> **EXERCISE GOAL**: Collect each line of the records containing the string "altera".

(Saved data entries)
============================================================
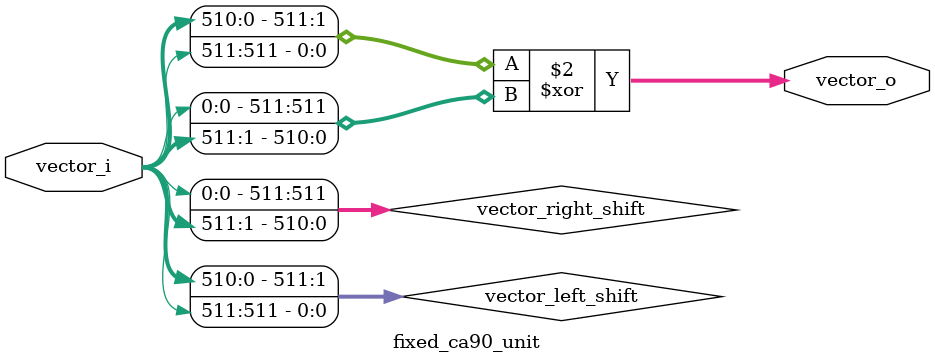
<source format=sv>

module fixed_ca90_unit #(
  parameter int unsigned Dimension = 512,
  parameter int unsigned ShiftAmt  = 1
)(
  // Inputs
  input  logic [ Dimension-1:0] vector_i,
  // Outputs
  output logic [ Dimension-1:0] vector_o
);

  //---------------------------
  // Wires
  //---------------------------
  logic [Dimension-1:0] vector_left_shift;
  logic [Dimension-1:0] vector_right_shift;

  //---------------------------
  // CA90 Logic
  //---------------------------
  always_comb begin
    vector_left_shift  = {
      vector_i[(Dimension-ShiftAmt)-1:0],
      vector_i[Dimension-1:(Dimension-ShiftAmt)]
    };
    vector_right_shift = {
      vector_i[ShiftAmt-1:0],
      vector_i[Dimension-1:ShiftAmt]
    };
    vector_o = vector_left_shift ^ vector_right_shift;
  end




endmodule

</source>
============================================================
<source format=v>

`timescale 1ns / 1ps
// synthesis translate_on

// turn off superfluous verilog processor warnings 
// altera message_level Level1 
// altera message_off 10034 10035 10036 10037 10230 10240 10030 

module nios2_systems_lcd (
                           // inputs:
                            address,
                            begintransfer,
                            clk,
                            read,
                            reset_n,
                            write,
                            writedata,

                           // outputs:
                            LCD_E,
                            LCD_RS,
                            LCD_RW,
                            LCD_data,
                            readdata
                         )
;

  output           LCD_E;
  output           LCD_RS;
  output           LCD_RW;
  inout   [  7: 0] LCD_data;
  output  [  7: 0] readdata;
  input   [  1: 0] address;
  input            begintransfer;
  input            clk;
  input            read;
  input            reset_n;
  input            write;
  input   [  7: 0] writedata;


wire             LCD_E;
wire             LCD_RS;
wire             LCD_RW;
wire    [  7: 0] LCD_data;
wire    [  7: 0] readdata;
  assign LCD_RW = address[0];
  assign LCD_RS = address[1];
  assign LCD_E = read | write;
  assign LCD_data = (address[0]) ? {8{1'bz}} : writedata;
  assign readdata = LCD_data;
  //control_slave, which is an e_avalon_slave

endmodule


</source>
============================================================
> **ANSWER BOX**:
// altera message_level Level1 
// altera message_off 10034 10035 10036 10037 10230 10240 10030 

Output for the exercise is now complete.